■ What you have to do: Collect each line of the entries below that contains the word "scientific".

■ Available records:

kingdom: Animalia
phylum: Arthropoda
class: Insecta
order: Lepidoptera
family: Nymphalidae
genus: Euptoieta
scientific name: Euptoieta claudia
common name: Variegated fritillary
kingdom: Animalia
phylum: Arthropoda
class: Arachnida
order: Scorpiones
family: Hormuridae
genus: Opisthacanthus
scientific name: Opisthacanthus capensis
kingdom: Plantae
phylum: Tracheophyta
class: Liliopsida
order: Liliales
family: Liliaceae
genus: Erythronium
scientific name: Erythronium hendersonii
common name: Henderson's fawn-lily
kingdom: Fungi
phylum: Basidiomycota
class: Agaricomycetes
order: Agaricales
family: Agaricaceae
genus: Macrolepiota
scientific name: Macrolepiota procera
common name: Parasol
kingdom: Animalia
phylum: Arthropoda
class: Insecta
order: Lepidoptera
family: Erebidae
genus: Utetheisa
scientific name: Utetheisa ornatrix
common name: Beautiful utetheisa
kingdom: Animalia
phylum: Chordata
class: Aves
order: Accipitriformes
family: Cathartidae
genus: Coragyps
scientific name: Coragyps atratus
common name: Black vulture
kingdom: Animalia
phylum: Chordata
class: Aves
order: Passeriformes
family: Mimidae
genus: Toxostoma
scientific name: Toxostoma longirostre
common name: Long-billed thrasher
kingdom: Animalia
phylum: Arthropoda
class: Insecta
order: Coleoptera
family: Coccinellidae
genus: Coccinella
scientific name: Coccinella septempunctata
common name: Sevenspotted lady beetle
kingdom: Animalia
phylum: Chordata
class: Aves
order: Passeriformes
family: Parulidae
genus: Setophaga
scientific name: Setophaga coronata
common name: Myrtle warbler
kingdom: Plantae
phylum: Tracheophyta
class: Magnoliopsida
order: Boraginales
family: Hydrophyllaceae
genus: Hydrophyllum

■ Task solution:
scientific name: Euptoieta claudia
scientific name: Opisthacanthus capensis
scientific name: Erythronium hendersonii
scientific name: Macrolepiota procera
scientific name: Utetheisa ornatrix
scientific name: Coragyps atratus
scientific name: Toxostoma longirostre
scientific name: Coccinella septempunctata
scientific name: Setophaga coronata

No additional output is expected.